How Information Is Organized

card catalog with childI like to point out, whenever possible, how library systems encode bias just as newer algorithmic search systems literally encode it while seeming blissfully, mechanically, inhumanly incapable of being anything but neutral. I’m reminded of something one of our faculty members said when discussing what critical concepts about information our students should grasp.

Information has to be organized and how it is organized matters.

That’s profoundly true, and so easy to forget when helping students find information in systems that are complicated enough without explaining how they got that way. The exoskeleton of the library stacks is hidden from view unless you step back and wonder about why this subject is next to that, or why there’s loads of room for one subject but not for another.

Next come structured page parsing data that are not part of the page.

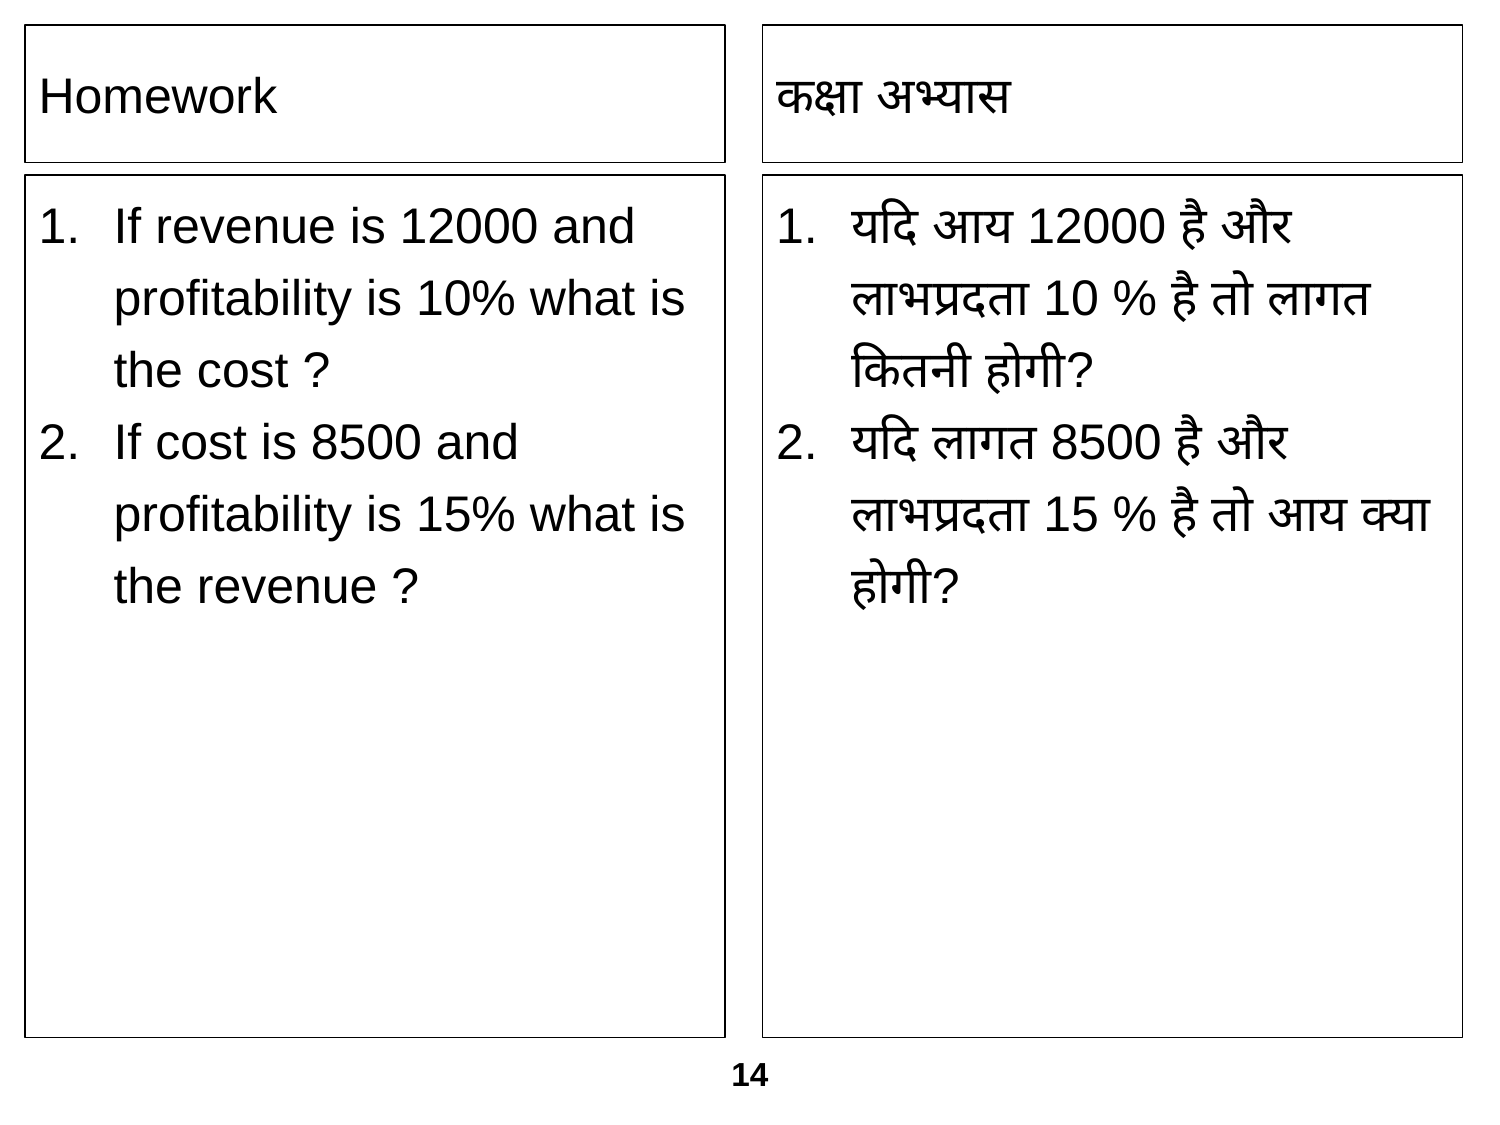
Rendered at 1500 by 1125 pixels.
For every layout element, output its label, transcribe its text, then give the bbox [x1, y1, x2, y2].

text_box यदि आय 12000 है और लाभप्रदता 10 % है तो लागत कितनी होगी? यदि लागत 8500 है और लाभप्रदता 15 % है तो आय क्या होगी? [762, 174, 1463, 1038]
slide_number 14 [512, 1042, 988, 1103]
text_box Homework [24, 24, 725, 163]
text_box कक्षा अभ्यास [762, 24, 1463, 163]
text_box If revenue is 12000 and profitability is 10% what is the cost ? If cost is 8500 and profitability is 15% what is the revenue ? [24, 174, 725, 1038]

But the embedding of named categories inside a call number . . . this post from a metadata blog with a terrific name (I Never Metadata I Didn’t Like) shows just how ubiquitous and problematic our ghostly past of categorization is. It’s a piece of call numbers used in academic libraries all over the country and once you see it you can’t unsee it.

In this case it’s the letter N, used to subcategorize things that refer to black folks as a subject within a broader category. Yes, that’s a holdover from the days when the word was Negro. It’s also a holdover from the days when whites were assumed to be the norm, and blacks were set aside as a special category, an afterthought, an oddity, like the subject headings “women scientists” and “women artists” – male scientists are just scientists, male artists are artists.

We seem to be a time when a lot of people simply resist the idea that bias exists, or if it exists it’s against people who are used to being unchallenged. But here it is, in plain sight, built right into the library itself. As plain as the letter N.